Knowledge graphs represent facts as triples (subject, relation, object) forming a semantic network where entities and relationships form a queryable graph structure. They enable structured knowledge representation for semantic search, question answering, and recommendation systems; subgraph matching and embedding methods enable reasoning over incomplete graphs. Knowledge graphs power modern AI systems from search engines to virtual assistants.
Work with a knowledge graph library (RDF/SPARQL) to store and query facts, then implement basic inference rules to derive new facts.

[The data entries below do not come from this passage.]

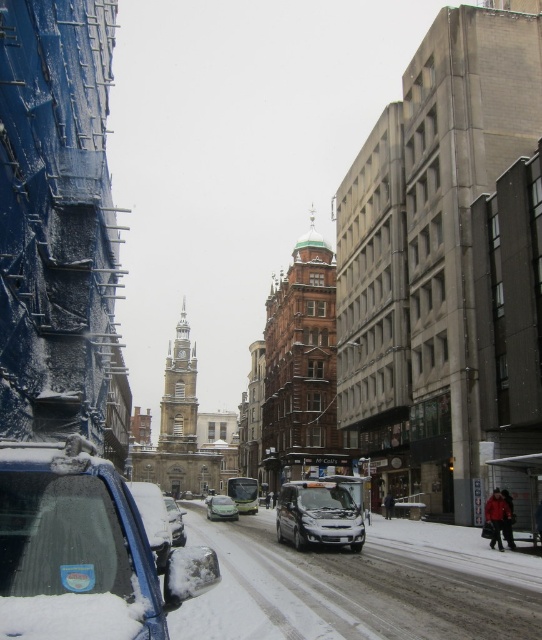
You are a delivery driver who needs to park your vehicle in this snowy street scene. The parking spot is at point (319, 515). Can you safely park your car there?

The satin black car at center is already located at point (319, 515), so the parking spot is occupied and you cannot park there.

You are a delivery driver needing to park your vehicle between the green matte car at center and the silver metallic sedan at center. Which side should you park on to ensure you are between them?

You should park to the left of the green matte car at center because it is positioned to the right of the silver metallic sedan at center, so placing your vehicle between them would require positioning it between the left side of the green matte car at center and the right side of the silver metallic sedan at center.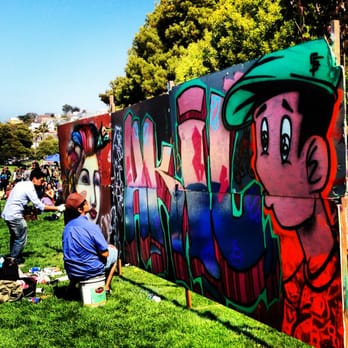
The image size is (348, 348). In order to click on bucket in this screenshot , I will do `click(95, 294)`.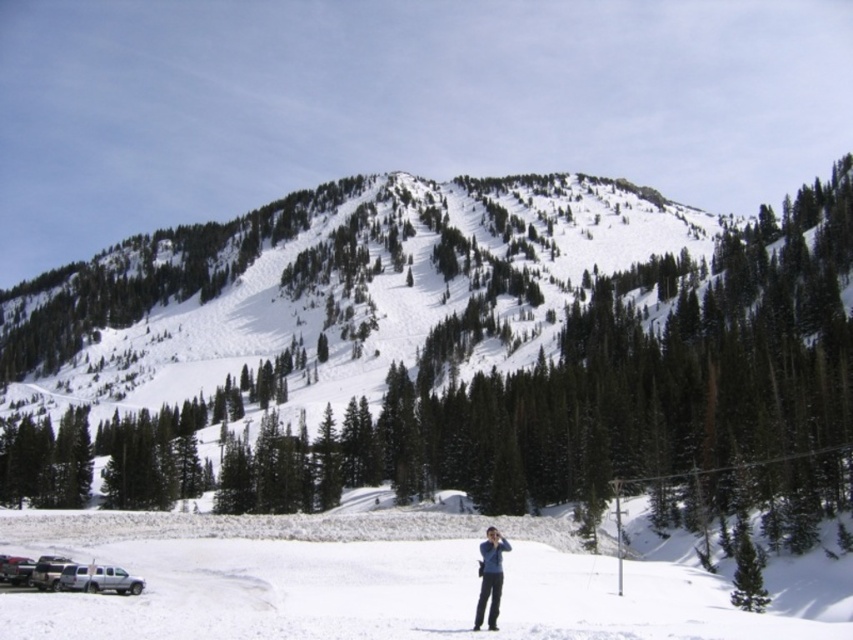
Question: Which object appears closest to the camera in this image?

Choices:
 (A) white snow ski slope at lower center
 (B) blue fabric jacket at lower center

Answer: (A)

Question: Which point is farther from the camera taking this photo?

Choices:
 (A) (494, 628)
 (B) (585, 616)

Answer: (B)

Question: Among these points, which one is farthest from the camera?

Choices:
 (A) (570, 600)
 (B) (502, 579)

Answer: (A)

Question: Is white snow ski slope at lower center to the right of blue fabric jacket at lower center from the viewer's perspective?

Choices:
 (A) no
 (B) yes

Answer: (A)

Question: Does white snow ski slope at lower center have a greater width compared to blue fabric jacket at lower center?

Choices:
 (A) no
 (B) yes

Answer: (B)

Question: Is white snow ski slope at lower center to the left of blue fabric jacket at lower center from the viewer's perspective?

Choices:
 (A) no
 (B) yes

Answer: (B)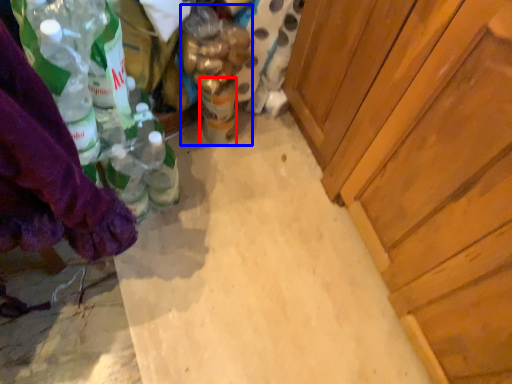
Question: Among these objects, which one is nearest to the camera, beverage (highlighted by a red box) or bottle (highlighted by a blue box)?

Choices:
 (A) beverage
 (B) bottle

Answer: (B)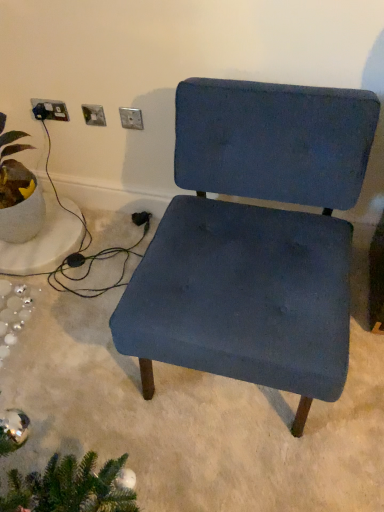
Question: Considering the relative positions of matte ceramic plant at left and velvet blue chair at center in the image provided, is matte ceramic plant at left to the left or to the right of velvet blue chair at center?

Choices:
 (A) right
 (B) left

Answer: (B)

Question: Considering the positions of matte ceramic plant at left and velvet blue chair at center in the image, is matte ceramic plant at left bigger or smaller than velvet blue chair at center?

Choices:
 (A) small
 (B) big

Answer: (A)

Question: Which object is positioned farthest from the velvet blue chair at center?

Choices:
 (A) matte ceramic plant at left
 (B) metallic silver outlet at upper center, the third electric outlet when ordered from left to right
 (C) satin silver socket at upper left, the 1th electric outlet when ordered from left to right
 (D) satin silver socket at upper center, which appears as the second electric outlet when viewed from the right

Answer: (C)

Question: Based on their relative distances, which object is nearer to the matte ceramic plant at left?

Choices:
 (A) satin silver socket at upper center, acting as the second electric outlet starting from the left
 (B) metallic silver outlet at upper center, the third electric outlet when ordered from left to right
 (C) satin silver socket at upper left, the 1th electric outlet when ordered from left to right
 (D) velvet blue chair at center

Answer: (C)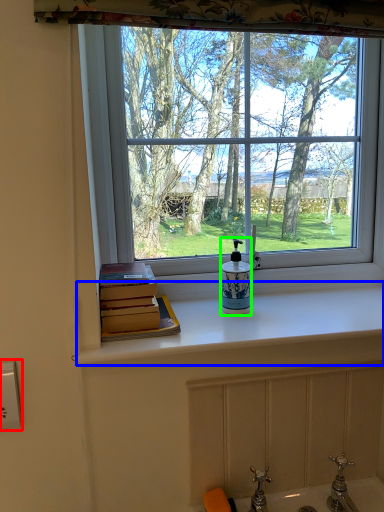
Question: Estimate the real-world distances between objects in this image. Which object is closer to electric outlet (highlighted by a red box), counter top (highlighted by a blue box) or soap dispenser (highlighted by a green box)?

Choices:
 (A) counter top
 (B) soap dispenser

Answer: (B)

You already know from first-order logic that knowledge can be expressed as predicates over objects — `Teaches(Socrates, Plato)` or `CapitalOf(France, Paris)`. A knowledge graph takes this idea and makes it concrete: every fact becomes a triple of the form (subject, relation, object), and the collection of all such triples forms a directed graph. Entities are nodes, relations are labeled edges. If you have worked with relational databases, think of it as a single universal table with three columns — subject, predicate, object — where every row is one fact about the world.

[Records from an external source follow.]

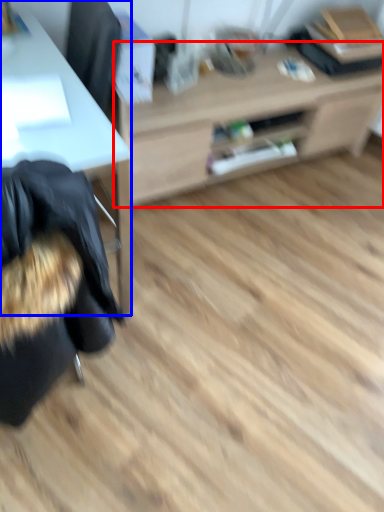
Question: Which object is further to the camera taking this photo, table (highlighted by a red box) or desk (highlighted by a blue box)?

Choices:
 (A) table
 (B) desk

Answer: (A)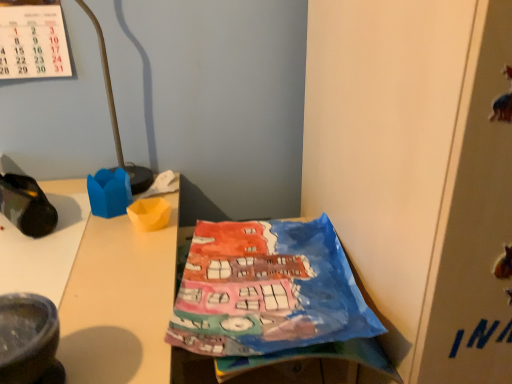
Identify the location of camouflage fabric shoe at left. (26, 205).

Identify the location of watercolor paper at center. This screenshot has height=384, width=512. (267, 290).

Is watercolor paper at center bigger or smaller than metallic gold lamp at upper left?

watercolor paper at center is bigger than metallic gold lamp at upper left.

From the image's perspective, is watercolor paper at center on top of metallic gold lamp at upper left?

No, from the image's perspective, watercolor paper at center is not on top of metallic gold lamp at upper left.

Consider the image. Are watercolor paper at center and metallic gold lamp at upper left beside each other?

No.

Where is `footwear behind the watercolor paper at center`? footwear behind the watercolor paper at center is located at coordinates (26, 205).

Is watercolor paper at center turned away from camouflage fabric shoe at left?

No, watercolor paper at center is not facing away from camouflage fabric shoe at left.

Which is behind, watercolor paper at center or camouflage fabric shoe at left?

camouflage fabric shoe at left is further from the camera.

Is metallic gold lamp at upper left looking in the opposite direction of camouflage fabric shoe at left?

No, metallic gold lamp at upper left is not facing away from camouflage fabric shoe at left.

Can you tell me how much metallic gold lamp at upper left and camouflage fabric shoe at left differ in facing direction?

The angular difference between metallic gold lamp at upper left and camouflage fabric shoe at left is 69.3 degrees.

Is metallic gold lamp at upper left taller than camouflage fabric shoe at left?

Yes.

Would you say metallic gold lamp at upper left contains camouflage fabric shoe at left?

Definitely not — camouflage fabric shoe at left is not inside metallic gold lamp at upper left.

Is camouflage fabric shoe at left to the left of metallic gold lamp at upper left from the viewer's perspective?

Yes.

Is camouflage fabric shoe at left spatially inside metallic gold lamp at upper left, or outside of it?

camouflage fabric shoe at left is spatially situated outside metallic gold lamp at upper left.

Who is bigger, camouflage fabric shoe at left or metallic gold lamp at upper left?

metallic gold lamp at upper left.

Is camouflage fabric shoe at left shorter than watercolor paper at center?

Correct, camouflage fabric shoe at left is not as tall as watercolor paper at center.

You are a GUI agent. You are given a task and a screenshot of the screen. Output one action in this format:
    pyautogui.click(x=<x>, y=<y>)
    Task: Click on the wrapping paper to the right of camouflage fabric shoe at left
    The width and height of the screenshot is (512, 384).
    Given the screenshot: What is the action you would take?
    pyautogui.click(x=267, y=290)

Is camouflage fabric shoe at left not near watercolor paper at center?

camouflage fabric shoe at left is near watercolor paper at center, not far away.

Consider the image. Considering the sizes of camouflage fabric shoe at left and watercolor paper at center in the image, is camouflage fabric shoe at left bigger or smaller than watercolor paper at center?

Considering their sizes, camouflage fabric shoe at left takes up less space than watercolor paper at center.

Is watercolor paper at center located within metallic gold lamp at upper left?

No, watercolor paper at center is not surrounded by metallic gold lamp at upper left.

Is metallic gold lamp at upper left touching watercolor paper at center?

There is a gap between metallic gold lamp at upper left and watercolor paper at center.

From a real-world perspective, is metallic gold lamp at upper left located beneath watercolor paper at center?

No, from a real-world perspective, metallic gold lamp at upper left is not below watercolor paper at center.

From the image's perspective, is metallic gold lamp at upper left located beneath watercolor paper at center?

No, from the image's perspective, metallic gold lamp at upper left is not beneath watercolor paper at center.

This screenshot has width=512, height=384. I want to click on wrapping paper below the metallic gold lamp at upper left (from a real-world perspective), so (x=267, y=290).

I want to click on wrapping paper in front of the camouflage fabric shoe at left, so [267, 290].

When comparing their distances from metallic gold lamp at upper left, does watercolor paper at center or camouflage fabric shoe at left seem further?

watercolor paper at center is positioned further to the anchor metallic gold lamp at upper left.

From the image, which object appears to be farther from camouflage fabric shoe at left, watercolor paper at center or metallic gold lamp at upper left?

The object further to camouflage fabric shoe at left is watercolor paper at center.

Estimate the real-world distances between objects in this image. Which object is closer to metallic gold lamp at upper left, camouflage fabric shoe at left or watercolor paper at center?

The object closer to metallic gold lamp at upper left is camouflage fabric shoe at left.

From the image, which object appears to be nearer to watercolor paper at center, camouflage fabric shoe at left or metallic gold lamp at upper left?

Based on the image, camouflage fabric shoe at left appears to be nearer to watercolor paper at center.

Which object lies nearer to the anchor point watercolor paper at center, metallic gold lamp at upper left or camouflage fabric shoe at left?

Among the two, camouflage fabric shoe at left is located nearer to watercolor paper at center.

Considering their positions, is metallic gold lamp at upper left positioned closer to camouflage fabric shoe at left than watercolor paper at center?

Among the two, metallic gold lamp at upper left is located nearer to camouflage fabric shoe at left.

The image size is (512, 384). In order to click on footwear between metallic gold lamp at upper left and watercolor paper at center from top to bottom in this screenshot , I will do `click(26, 205)`.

The power of this representation comes from its graph structure. From graph theory, you know that graphs support traversal, path-finding, and pattern matching. In a knowledge graph, these operations become semantic queries. To answer "Who were Socrates' intellectual grandchildren?" you traverse two `Teaches` edges. To find indirect connections between two drugs, you look for paths through shared molecular targets. The query language SPARQL lets you express these graph patterns declaratively, much like SQL does for relational tables but with the flexibility to follow arbitrary relationship chains without predefined joins.
What makes knowledge graphs more than just databases of triples is inference — deriving new facts from existing ones. If the graph contains `BornIn(Einstein, Ulm)` and `LocatedIn(Ulm, Germany)`, a rule can infer `BornIn(Einstein, Germany)` through transitivity. This is where your first-order logic background pays off directly: inference rules in knowledge graphs are essentially Horn clauses applied to the triple store. Ontologies like RDF Schema and OWL formalize these rules, defining class hierarchies (`Scientist subClassOf Person`) and property constraints (`hasMother` is functional — each person has exactly one) that let the system reason about types and relationships automatically.
Modern knowledge graphs also handle the messiness of real-world data. Entities from different sources may refer to the same thing under different names — a process called entity resolution. Facts may be uncertain or contradictory. Knowledge graph embeddings address this by learning continuous vector representations of entities and relations, enabling link prediction: given `(Einstein, ?)` and a trained model, you can predict missing relations with probability scores. This bridges symbolic reasoning (your logic background) with statistical learning, which is why knowledge graphs sit at the intersection of classical AI and modern machine learning. Google's Knowledge Graph, Wikidata, and biomedical ontologies like SNOMED CT are all large-scale examples powering search, drug discovery, and question answering today.